** start of Extracted text **

The opinion of the court was delivered by: LEISURE
Leisure, District Judge :
Plaintiffs, pro se, brought this action alleging seven separate claims: (1) trespass, (2) infliction of emotional distress, (3) deprivation of the reasonable value of the use of their home during the period of their alleged ouster, plus treble damages, (4) conversion of plaintiffs' personal property, (5) invasion of privacy, and (6) and (7) violations of the Fair Debt Collection Practices Act. The Court referred this matter to the Honorable Andrew J. Peck, United States Magistrate Judge, for general pretrial supervision and the handling of defendant Federal Home Loan Mortgage Corp.'s ("FHLMC") and defendant Source One Mortgage Services Corp.'s ("Source One") motion for summary judgment.
On June 16, 1997, Judge Peck issued a Report and Recommendation (the "Report") advising this Court to grant the defendants' motion for summary judgment but to deny their request for sanctions and attorneys' fees. Judge Peck sua sponte recommended granting summary judgment in favor of defendant Five Brothers Mortgage Company Services and Securing, Inc. ("Five Brothers"), which also would moot Five Brothers' claim against third-party defendants.
Plaintiffs have submitted objections to the Report. The Court has reviewed Judge Peck's Report and made a de novo determination, as required by 28 U.S.C. § 636 (b)(1), that the Report's conclusions are legally correct and proper. See United States v. Raddatz, 447 U.S. 667, 676, 65 L. Ed. 2d 424, 100 S. Ct. 2406 (1980) ("[Section 636(b)(1)] permit[s] whatever reliance a district judge, in the exercise of sound judicial discretion, [chooses] to place on a magistrate's proposed findings and recommendations.") In addition, the Court has considered plaintiffs' objections and finds them to be without merit. The Court therefore adopts the Report, subject to the clarifications offered infra.

** end of Extracted text **
** start of Record list **

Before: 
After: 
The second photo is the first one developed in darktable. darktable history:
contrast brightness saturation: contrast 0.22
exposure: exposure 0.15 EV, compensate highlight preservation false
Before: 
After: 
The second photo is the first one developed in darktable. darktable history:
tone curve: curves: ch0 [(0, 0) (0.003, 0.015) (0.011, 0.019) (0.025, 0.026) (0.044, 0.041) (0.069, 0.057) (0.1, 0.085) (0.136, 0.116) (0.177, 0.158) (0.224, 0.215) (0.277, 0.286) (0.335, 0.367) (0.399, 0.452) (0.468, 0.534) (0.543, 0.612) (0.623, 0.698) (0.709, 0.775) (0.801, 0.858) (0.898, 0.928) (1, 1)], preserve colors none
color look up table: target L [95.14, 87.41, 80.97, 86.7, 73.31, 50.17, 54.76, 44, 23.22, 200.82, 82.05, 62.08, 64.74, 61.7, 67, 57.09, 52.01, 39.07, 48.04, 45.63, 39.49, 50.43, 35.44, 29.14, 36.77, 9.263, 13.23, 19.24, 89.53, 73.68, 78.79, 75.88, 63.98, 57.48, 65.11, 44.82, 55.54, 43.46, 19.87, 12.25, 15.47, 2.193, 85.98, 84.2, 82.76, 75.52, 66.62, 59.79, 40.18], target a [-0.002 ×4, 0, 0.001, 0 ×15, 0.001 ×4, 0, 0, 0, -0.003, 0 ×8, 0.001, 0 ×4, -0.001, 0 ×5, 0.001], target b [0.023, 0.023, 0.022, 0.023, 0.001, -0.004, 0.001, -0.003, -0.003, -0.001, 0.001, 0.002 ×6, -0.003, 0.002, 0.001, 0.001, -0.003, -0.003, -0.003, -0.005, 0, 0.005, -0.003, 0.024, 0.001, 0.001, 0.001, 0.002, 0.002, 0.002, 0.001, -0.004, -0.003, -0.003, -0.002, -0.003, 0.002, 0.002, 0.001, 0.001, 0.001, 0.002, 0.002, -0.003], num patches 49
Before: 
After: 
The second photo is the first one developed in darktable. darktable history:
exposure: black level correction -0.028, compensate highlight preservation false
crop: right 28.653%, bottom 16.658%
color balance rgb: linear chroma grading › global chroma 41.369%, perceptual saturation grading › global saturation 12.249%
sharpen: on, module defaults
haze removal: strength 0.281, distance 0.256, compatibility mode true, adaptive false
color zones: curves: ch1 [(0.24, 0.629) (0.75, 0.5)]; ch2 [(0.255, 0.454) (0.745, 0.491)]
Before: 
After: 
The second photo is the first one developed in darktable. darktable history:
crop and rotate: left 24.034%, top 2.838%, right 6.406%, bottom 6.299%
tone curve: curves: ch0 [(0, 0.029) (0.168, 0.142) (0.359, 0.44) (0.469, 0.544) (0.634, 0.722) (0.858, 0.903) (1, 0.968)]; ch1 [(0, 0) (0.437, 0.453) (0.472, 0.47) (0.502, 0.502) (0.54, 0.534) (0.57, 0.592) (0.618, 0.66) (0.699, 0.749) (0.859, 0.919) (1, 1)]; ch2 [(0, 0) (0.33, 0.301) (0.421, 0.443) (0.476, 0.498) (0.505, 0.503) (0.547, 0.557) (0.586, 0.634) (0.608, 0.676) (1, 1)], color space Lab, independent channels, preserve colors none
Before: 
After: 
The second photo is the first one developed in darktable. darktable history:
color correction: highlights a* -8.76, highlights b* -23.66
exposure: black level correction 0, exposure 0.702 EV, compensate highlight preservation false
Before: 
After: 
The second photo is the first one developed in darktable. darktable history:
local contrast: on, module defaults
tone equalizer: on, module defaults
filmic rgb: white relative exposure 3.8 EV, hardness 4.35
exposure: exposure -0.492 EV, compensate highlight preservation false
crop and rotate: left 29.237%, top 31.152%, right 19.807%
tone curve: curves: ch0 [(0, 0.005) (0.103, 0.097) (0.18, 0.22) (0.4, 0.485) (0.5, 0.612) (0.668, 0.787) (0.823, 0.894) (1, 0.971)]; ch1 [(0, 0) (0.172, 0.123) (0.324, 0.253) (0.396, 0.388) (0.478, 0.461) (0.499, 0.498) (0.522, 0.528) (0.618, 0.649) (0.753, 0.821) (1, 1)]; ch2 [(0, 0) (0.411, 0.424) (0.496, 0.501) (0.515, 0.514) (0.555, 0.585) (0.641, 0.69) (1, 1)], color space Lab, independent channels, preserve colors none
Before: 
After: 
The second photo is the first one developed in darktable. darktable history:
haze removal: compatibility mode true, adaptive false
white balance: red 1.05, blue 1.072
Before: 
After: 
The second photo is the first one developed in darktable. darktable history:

** end of Record list **

# Written exercise 1
Condense the paragraph of the court opinion that begins "On June 16, 1997" into a brief list of its main facts.
# Written exercise 2
Write the next paragraph of the court opinion, picking up after its final sentence.

# Written answer 1
- On June 16, 1997, Judge Peck issued a Report and Recommendation.
- It advised granting the defendants' motion for summary judgment.
- It advised denying their request for sanctions and attorneys' fees.
- On his own initiative, Judge Peck also recommended summary judgment for defendant Five Brothers.
- That ruling would make Five Brothers' claim against third-party defendants moot.

# Written answer 2
As the relevant facts of the instant case and the appropriate standard for summary judgment are set forth at length in the Report, the Court need not present them here. The Court notes that it grants summary judgment on plaintiffs' trespass claim not because plaintiffs are estopped from bringing the trespass claim, as the Report advised, but because they are unable to demonstrate a genuine issue of material fact as to a necessary element of the cause of action.
Under New York law, which indisputably applies to the instant case:
Trespass is the interference with a person's right to possession of real property either by an unlawful act or by a lawful act performed in an unlawful manner. The act must be intentional and the damages a direct consequence of the defendant's act.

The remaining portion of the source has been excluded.